Work instructions: Reproduce every line of the listing below with "catalogue" replaced by "catalog" and everything else unchanged, omitting the pictures.

>> begin Data provided

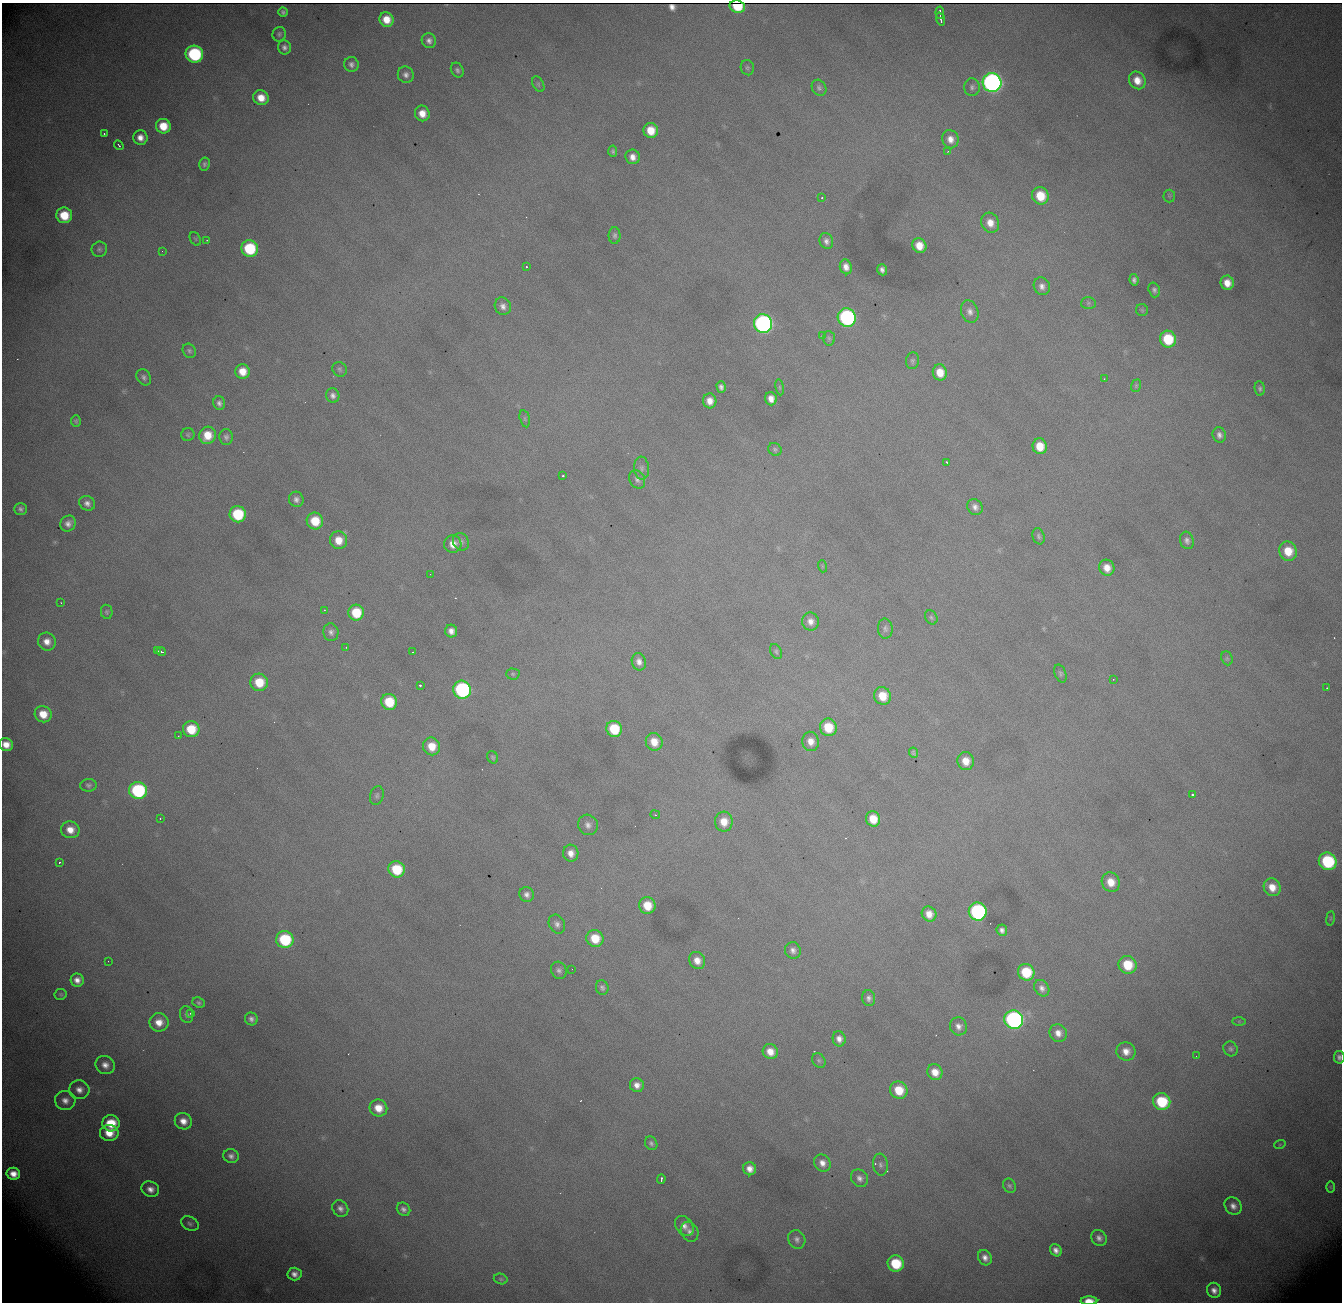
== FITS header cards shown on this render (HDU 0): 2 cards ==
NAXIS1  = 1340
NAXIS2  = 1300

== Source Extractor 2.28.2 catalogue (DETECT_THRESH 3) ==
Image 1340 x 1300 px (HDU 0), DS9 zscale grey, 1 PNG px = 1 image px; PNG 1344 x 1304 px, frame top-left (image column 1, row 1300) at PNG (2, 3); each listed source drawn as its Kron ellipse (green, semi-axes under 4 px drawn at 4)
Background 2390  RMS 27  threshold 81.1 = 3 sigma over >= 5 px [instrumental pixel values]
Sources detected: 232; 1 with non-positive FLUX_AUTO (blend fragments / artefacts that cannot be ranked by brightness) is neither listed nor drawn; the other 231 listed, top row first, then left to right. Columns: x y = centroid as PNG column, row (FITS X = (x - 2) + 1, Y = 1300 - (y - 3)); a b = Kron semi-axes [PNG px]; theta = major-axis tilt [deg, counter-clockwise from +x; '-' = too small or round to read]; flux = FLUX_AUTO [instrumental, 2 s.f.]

>> end Data provided

Response:
== FITS header cards shown on this render (HDU 0): 2 cards ==
NAXIS1  = 1340
NAXIS2  = 1300

== Source Extractor 2.28.2 catalog (DETECT_THRESH 3) ==
Image 1340 x 1300 px (HDU 0), DS9 zscale grey, 1 PNG px = 1 image px; PNG 1344 x 1304 px, frame top-left (image column 1, row 1300) at PNG (2, 3); each listed source drawn as its Kron ellipse (green, semi-axes under 4 px drawn at 4)
Background 2390  RMS 27  threshold 81.1 = 3 sigma over >= 5 px [instrumental pixel values]
Sources detected: 232; 1 with non-positive FLUX_AUTO (blend fragments / artefacts that cannot be ranked by brightness) is neither listed nor drawn; the other 231 listed, top row first, then left to right. Columns: x y = centroid as PNG column, row (FITS X = (x - 2) + 1, Y = 1300 - (y - 3)); a b = Kron semi-axes [PNG px]; theta = major-axis tilt [deg, counter-clockwise from +x; '-' = too small or round to read]; flux = FLUX_AUTO [instrumental, 2 s.f.]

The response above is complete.